I don't know, but do Google Fiber's terms of service indicate whether they can snoop your data or even just your metadata? Some of this could easily be categorized as not even snooping, but operational data that any ISP would be able to collect in the course of running a network operation.
It wouldn't surprise me if the newly-realized "cost" problem isn't really a "cost" problem but a revenue/business intelligence shortfall. Google Fiber was dreamed up pre-Snowden and a renewed push to encrypt a lot more traffic.
There's still valuable metadata there even if you can't see the contents, but probably more if you can sniff the contents. Plus if you have a very high speed fiber connection it would make it less painful to run all your traffic through a VPN.
I'm in the fucking Polish Underground, you insensitive clod!
Once again we are reminded that the G in Google stands for Government.
If you had been paying attention, you would realize they are not really a private company.
I don't remember the exact figures, but above ground wiring is somewhere around 5-6x cheaper on average (and probably more in dense areas.)
Above ground wiring is cheaper, when its electrical wires. That's because moving current to a block of homes generates a lot of heat, which has problems radiating out when its buried underground. Fiber may have incurred costs which makes it more expensive installed underground, but its only going to be half cheaper going above ground, if that.
There is no America. There is no democracy. There is only IBM and AT&T and DuPont, Dow, General Electric, and Exxon
The most expensive neighborhoods in the US. Yup, North Shore Long Island. I'm sure its the same in Connecticut, and many other northeastern regions.
There is no America. There is no democracy. There is only IBM and AT&T and DuPont, Dow, General Electric, and Exxon
Wouldn't the weather affect the wireless leg? I'm not sure I went my internet dropping when its raining or snowing.
If they charge $50/month for 10 years, that's $6000. Can it possibly cost anywhere near that to run a wire from one house to the street? Maybe just let the homeowners do it themselves!?
but...but...but...I thought they were providing a valuable service? I thought everything was suppose to be "free". You mean it's EXPENSIVE to run fiber all the way to the home? And here we thought these evil cable operators were just being greedy.
Not really. It's a point-to-point link, which means you have two directional antennas pointed at each other. The equipment manufacturer will have a done a link budget over distance, including free space propagation loss, atmospheric losses, and rain fade.
Nothing to do with socialism, just better thought out regulations and jurisdictions that work together, that doesn't require major bureaucratic work, lobbying and buying out corrupt government officials to do such work.
Just google trenching permits in many cities in the US and see the elaborate details it entails in the US. If you're crossing multiple jurisdictions and private property, all that requires different permits and more restrictions apply (And A LOT OF FREAKING DRIVING).

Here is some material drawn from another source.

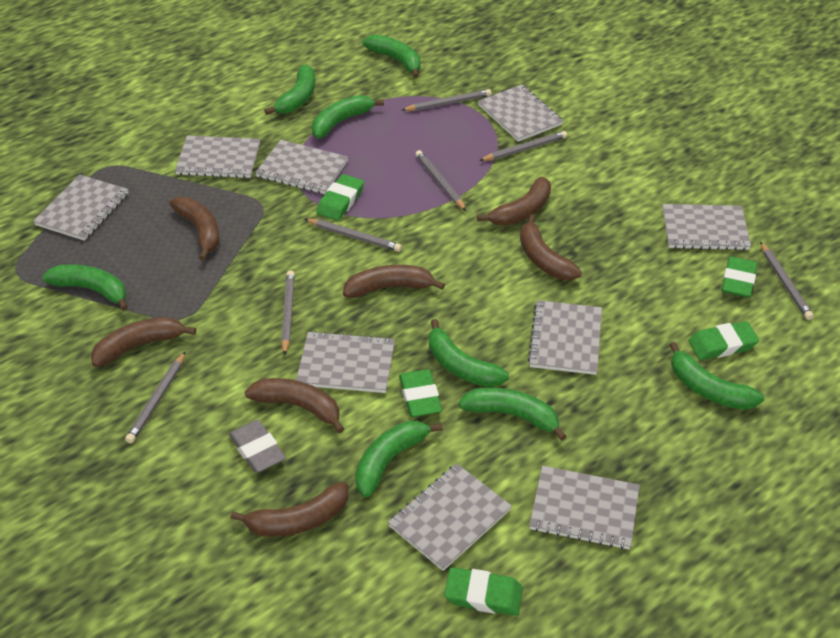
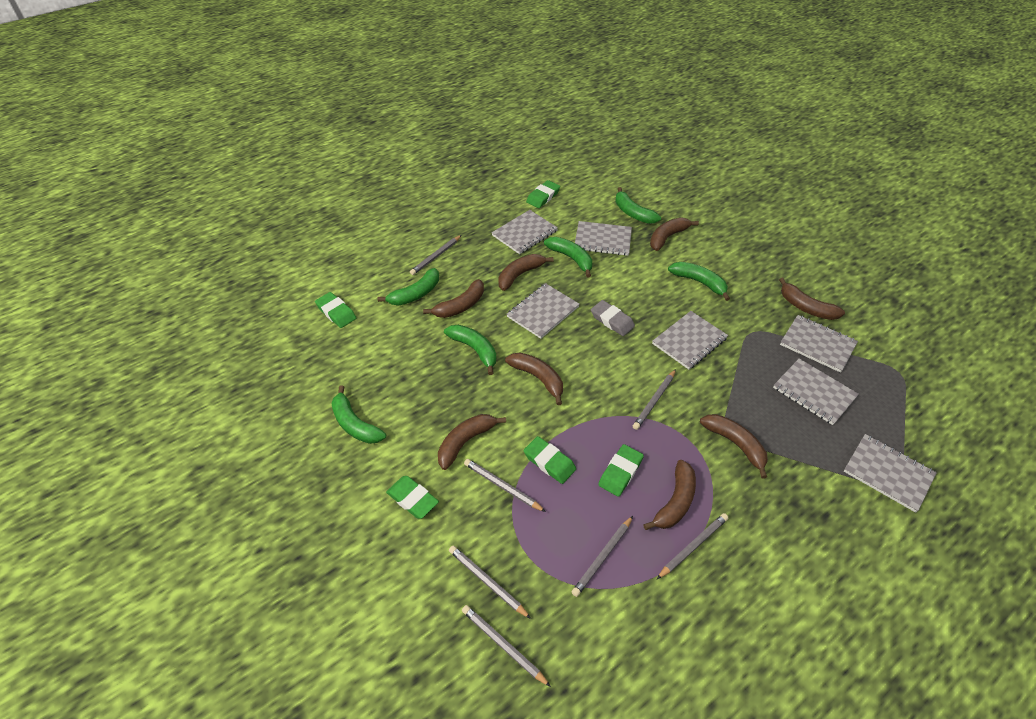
brown banana: [91,317,196,367] [169,197,220,261] [230,482,349,537] [245,378,344,433] [343,265,445,298] [477,177,551,226] [520,214,582,281] = 7 -> [423,279,484,318] [438,414,506,470] [498,254,553,291] [505,353,563,405] [643,460,696,530] [650,218,699,251] [700,414,768,478] [779,278,845,320] = 8
green banana: [42,264,128,311] [264,65,315,115] [312,95,384,138] [355,421,443,497] [362,35,421,78] [429,319,509,387] [458,388,567,441] [669,342,764,410] = 8 -> [331,385,386,444] [377,268,439,305] [444,325,496,375] [544,237,592,277] [615,187,661,224] [668,262,730,301] = 6
grey notebook: [33,174,128,241] [175,135,260,178] [255,140,348,194] [296,331,395,393] [388,463,512,571] [478,85,563,142] [527,300,602,375] [529,466,640,550] [662,204,751,250] = 9 -> [491,210,558,254] [507,283,580,339] [575,221,632,256] [652,311,728,369] [773,358,859,425] [780,315,858,373] [844,434,937,513] = 7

None of the requirements are harmonized, they're all different. And then you have OSHA on top of this making sure you follow all the rules. All this drives the costs up because now you need a legal adviser(s) to help you.
Many US regulations and jurisdictional requirements are very cost prohibitive because of badly thought out regulations and jurisdictions that refuse to work together on issues like this.
Well duh! Paint the town with WiFi and it'll still be fast and allow them to undercut ISPs.
People who want to pay for the last mile or communities where the cost isn't vast will be able to convince them to run fibre maybe.
Would be a much more doable strategy.
I know the point of this whole exercise was 1+Gb FTTH, but perhaps finding a 300mbps happy medium would serve communities well for now.